Nos voisins belges sont en pleine crise énergétique. Trois de leurs réacteurs nucléaires sont à l’arrêt forcé, s’il fait froid cet hiver, il est probable que les Belges se retrouvent régulièrement dans le noir.

pas d'augmentation du tarif de l'électricité au 1er août
pas d'augmentation du tarif de l'électricité au 1er août © reuters

Ce qui ferait du plat pays un pays à plat. Du coup le gouvernement belge a pris les devants en lançant une grande campagne « on-off » pour encourager, en flamand en français, la population à l’économie :

  • N’ouvrez votre frigo que si c’est vraiment nécessaire

  • Faites tout cuire dans la même poêle

  • Prenez les escaliers pas l’ascenseur

  • Lavez votre linge à froid

  • Ne laissez pas votre ordinateur en standby

  • Rechargez votre portable en mode avion, et j’en passe…

Mesure de prévention, donc, pour un risque de black-out bien réel, puisqu’un quart de sa production s’est arrêtée, entre 49 et 116 heures d’interruption. Tout va maintenant dépendre de la rigueur de l’hiver.

Du coup, Elia, le gestionnaire du réseau électrique, propose même au citoyen belge une carte assez sympathique: « pour savoir si vous aurez de la lumière cet hiver, cliquez ici »

Comment les Belges en sont-ils arrivés là?

Une série de poisses, si l’on peut dire: des micro fissures dans deux réacteurs, fermés depuis le mois de mars, et depuis fin août, une fuite d’huile dans un troisième. Du coup, sur les 7 réacteurs belges, vous n’en avez que 3 qui tournent.

Et si les températures chutent, que se passera-t-il ?

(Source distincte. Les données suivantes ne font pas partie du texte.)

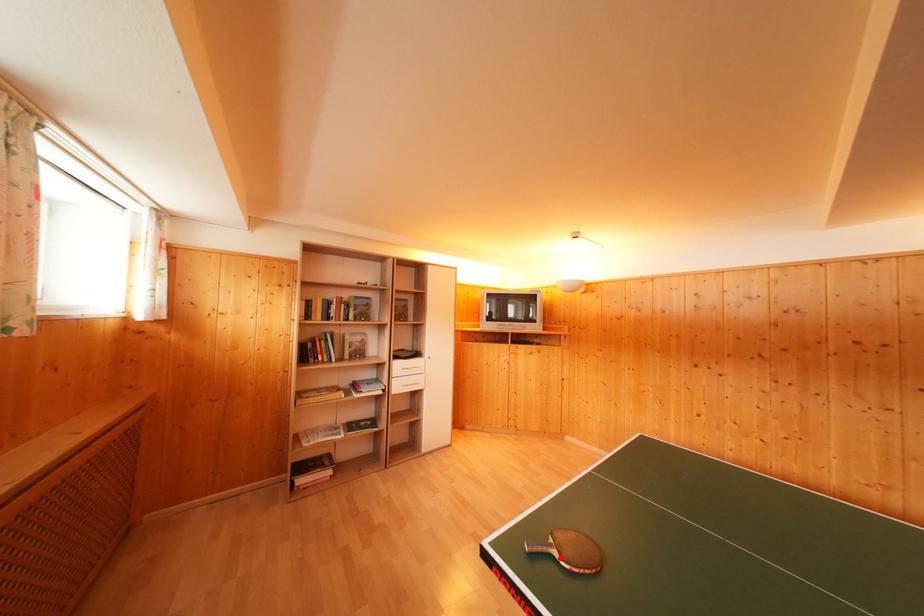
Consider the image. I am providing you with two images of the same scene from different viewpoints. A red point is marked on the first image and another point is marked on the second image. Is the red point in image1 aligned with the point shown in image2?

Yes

La vie quotidienne sera très perturbée: il faut penser que circuler en train, retirer de l’argent dans un distributeur automatique, sortir d’un parking remonter ses volets, tout ça sera limité en fonction du plan de délestage programmé qui sera mis en place en cas de grosse pénurie. Ces délestages auraient lieu en plein pic de consommation, entre 17 heures et 20 heures et entre 11h30 et 13 heures.

Dans ce cas de figure, les habitants seraient prévenus 24 heures à l’avance par la radio et la télévision, avant qu’ils retournent à l’âge de pierre. Evidemment, ça fait déjà grincer des dents. Les wallons et les flamands qui se jugent chacun plus victimes que les autres des coupures.

Pourquoi la Belgique n’importe-t-elle pas l’électricité dont elle a besoin?

Parce qu'il y a des limites physiques à ce qu’elle peut importer. Tout cela dépend du nombre et de la taille des lignes à très haute tension. Et puis il faut penser aussi que le prix de l’importation pourrait grimper très vite si la situation devenait tendue.

Pour éviter cela l’opérateur d’électricité a donc lancé à la télévision belge, il y a 15 jours, son indicateur en code couleur : vert orange rouge noir, la cote d’alerte de sa consommation… Avant, éventuellement, de plonger dans le noir.